═════ RAW DATA ═════
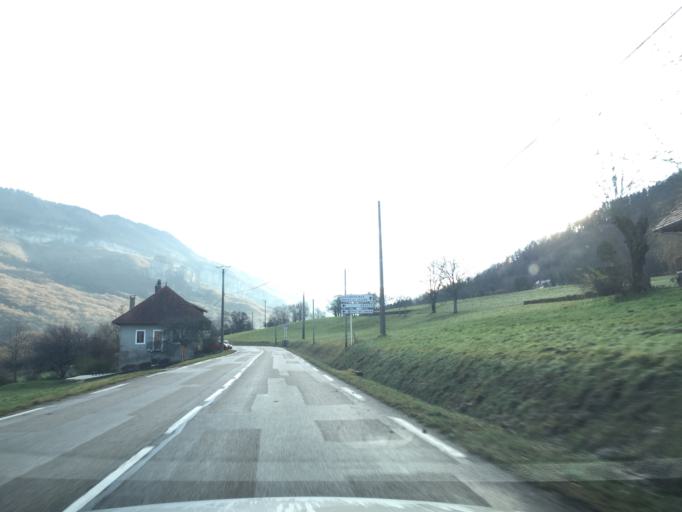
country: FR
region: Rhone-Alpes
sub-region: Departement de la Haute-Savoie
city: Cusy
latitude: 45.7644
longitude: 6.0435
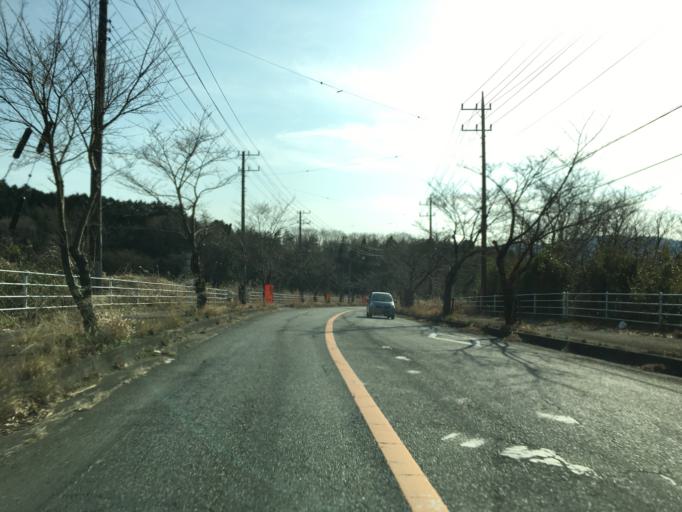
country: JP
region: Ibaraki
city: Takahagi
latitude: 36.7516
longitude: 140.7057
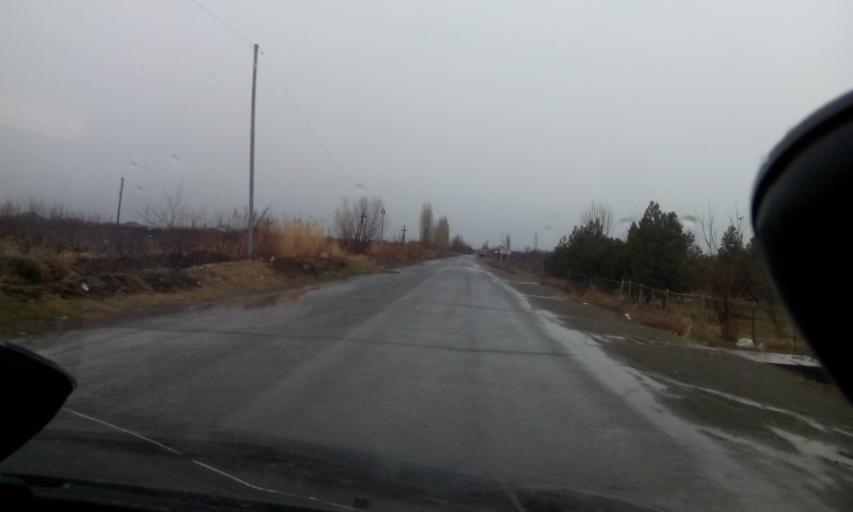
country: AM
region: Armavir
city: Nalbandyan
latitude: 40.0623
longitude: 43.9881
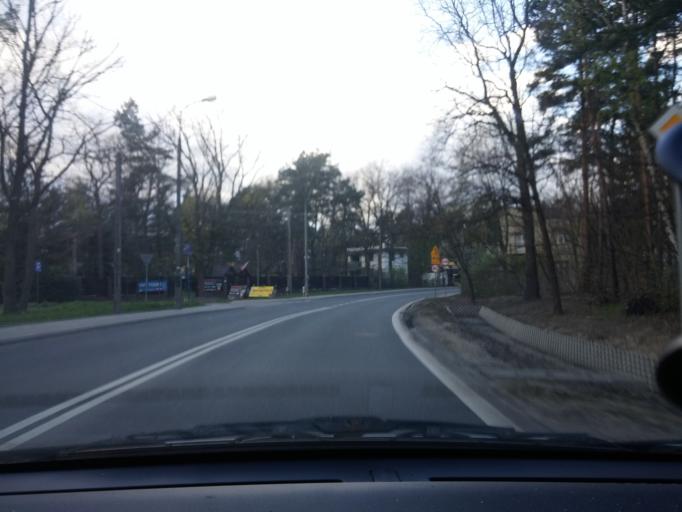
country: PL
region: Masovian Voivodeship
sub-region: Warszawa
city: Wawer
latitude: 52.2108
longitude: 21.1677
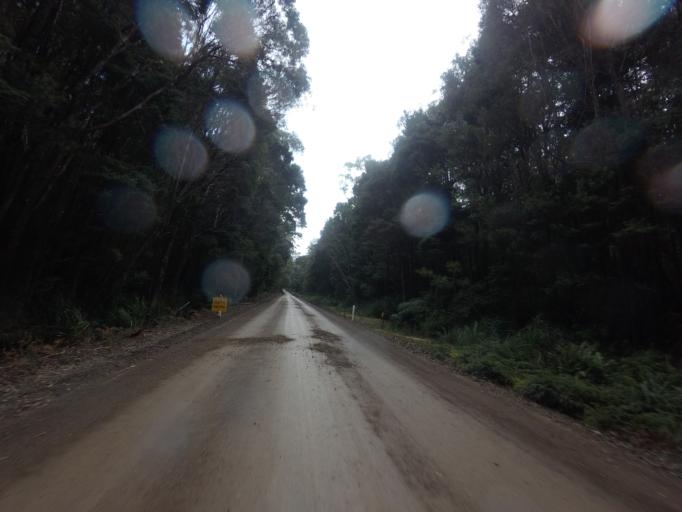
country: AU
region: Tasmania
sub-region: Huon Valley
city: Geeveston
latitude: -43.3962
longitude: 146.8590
═════
═════ RAW DATA ═════
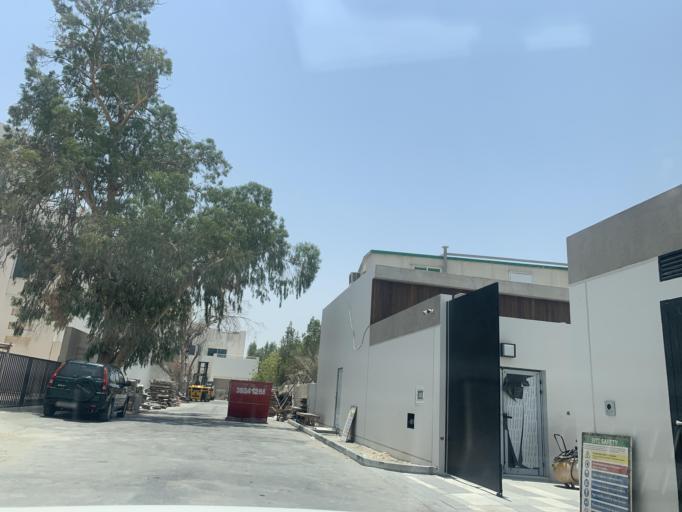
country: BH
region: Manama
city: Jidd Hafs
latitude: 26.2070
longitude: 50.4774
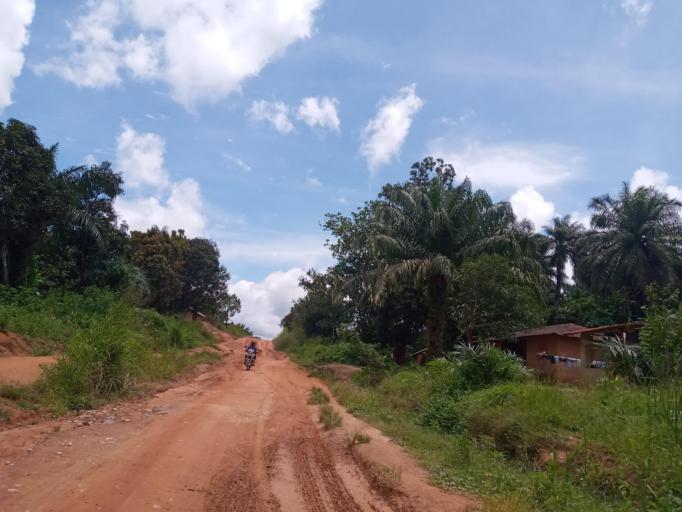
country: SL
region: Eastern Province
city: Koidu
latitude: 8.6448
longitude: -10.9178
═════
DIRECTIVE
Give the lines between the one holding "country: FR" and the one holding "city: Nalbandyan", inclusive, with "city" replaced by "town" and nothing else changed. Leave the pictures out of your answer.

ANSWER TO THIS EXERCISE
country: FR
region: Rhone-Alpes
sub-region: Departement de la Haute-Savoie
town: Cusy
latitude: 45.7644
longitude: 6.0435
country: JP
region: Ibaraki
town: Takahagi
latitude: 36.7516
longitude: 140.7057
country: AM
region: Armavir
town: Nalbandyan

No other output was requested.